特に老朽化しているものや、長期間使用されていない物品については、修理・更新・処分の検討が必要です。
物品保管のルール決め
物品の紛失や管理の混乱を防ぐために、適切な保管ルールを策定します。例えば、「使用後は必ず元の場所に戻す」「特定の担当者が管理を行う」「重要な機器は施錠可能な場所に保管する」といった明確なルールを定めることで、管理の徹底を図ることができます。
物品管理台帳の作成
物品の情報を一元管理するために、管理台帳を作成します。台帳には、「物品名」「管理番号」「購入日」「使用者」「保管場所」「状態」などの情報を記載し、必要に応じて更新します。エクセルや専用の管理システムなどを活用すると、検索や更新が容易になり、管理の精度が向上します。
物品の分類・ラベルの作成/貼り付け
物品を適切に管理するためには、カテゴリーごとに分類し、識別しやすいようにラベルを貼ることが有効です。
例えば、備品、機器、消耗品などに分類し、管理番号やバーコードを付与することで、物品の追跡や管理がスムーズになります。

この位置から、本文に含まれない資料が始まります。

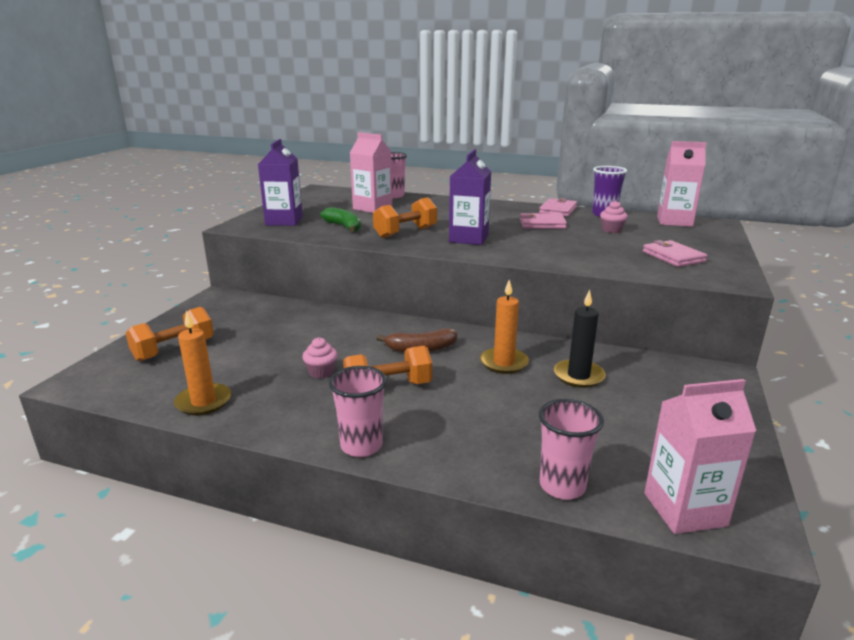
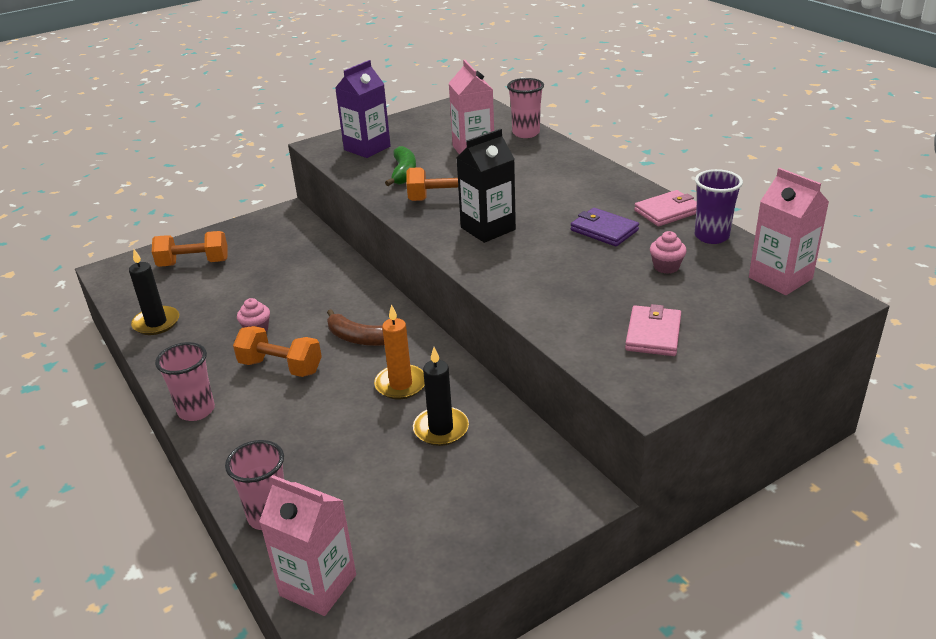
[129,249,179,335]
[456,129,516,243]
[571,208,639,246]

また、視認性の高いラベルを貼ることで、誤使用や紛失を防ぐ効果もあります。
管理マニュアルの作成・周知
関係者全員が適切に運用できるよう、ルールを明文化した管理マニュアルを作成します。マニュアルには、物品の登録・更新・廃棄の手順、貸出・返却ルール、定期点検の方法などを明記し、社内にしっかりと周知することが重要です。また、従業員の異動や新入社員が入る際にも、スムーズに引き継ぎができるよう、分かりやすい形でまとめておくことが推奨されます。
物品管理の注意点
物品管理をしっかりと行うためには、いくつかの注意点を押さえておくことが重要です。
管理方法が適切でないと、運用が複雑になり、かえって手間が増えてしまうこともあります。
現状の把握をしてから始める
物品管理を始める前に、まず現状の把握を行うことが重要です。現在どのような物品があるのか、どのように管理されているのかを確認し、課題を洗い出した上で最適な管理方法を検討・導入することで、スムーズな運用が可能になります。場当たり的に管理ルールを決めると、実運用が難しく、ルールを頻繁に改定する必要が出てくるなど、不要な手間が発生することがあるため、現状分析を怠らないようにしましょう。
運用フローが煩雑にならないようにする
管理のルールを細かく設定しすぎると、運用が複雑になり、現場の負担が増えてしまいます。例えば、物品の貸出・返却時に必要以上に細かい手続きを求めると、従業員が手間を感じ、管理ルールが形骸化してしまうこともあります。そのため、シンプルかつ実践しやすいフローを設計し、無駄を省いた運用を心がけることが大切です。
管理する物品は選定する
すべての物品を詳細に管理する必要はなく、管理すべき対象を明確にすることが重要です。例えば、文房具のように頻繁に使用・補充する消耗品は、大まかな把握でも十分な場合があります。一方で、高価な機器や貸出が必要な物品は、厳格な管理が求められます。物品の重要度や金額、使用頻度に応じて、管理対象を適切に選定することで、効率的な運用が可能になります。
物品の管理方法
物品管理には、自社内でシステムを活用して管理する方法と、外部の管理サービスを利用する方法があります。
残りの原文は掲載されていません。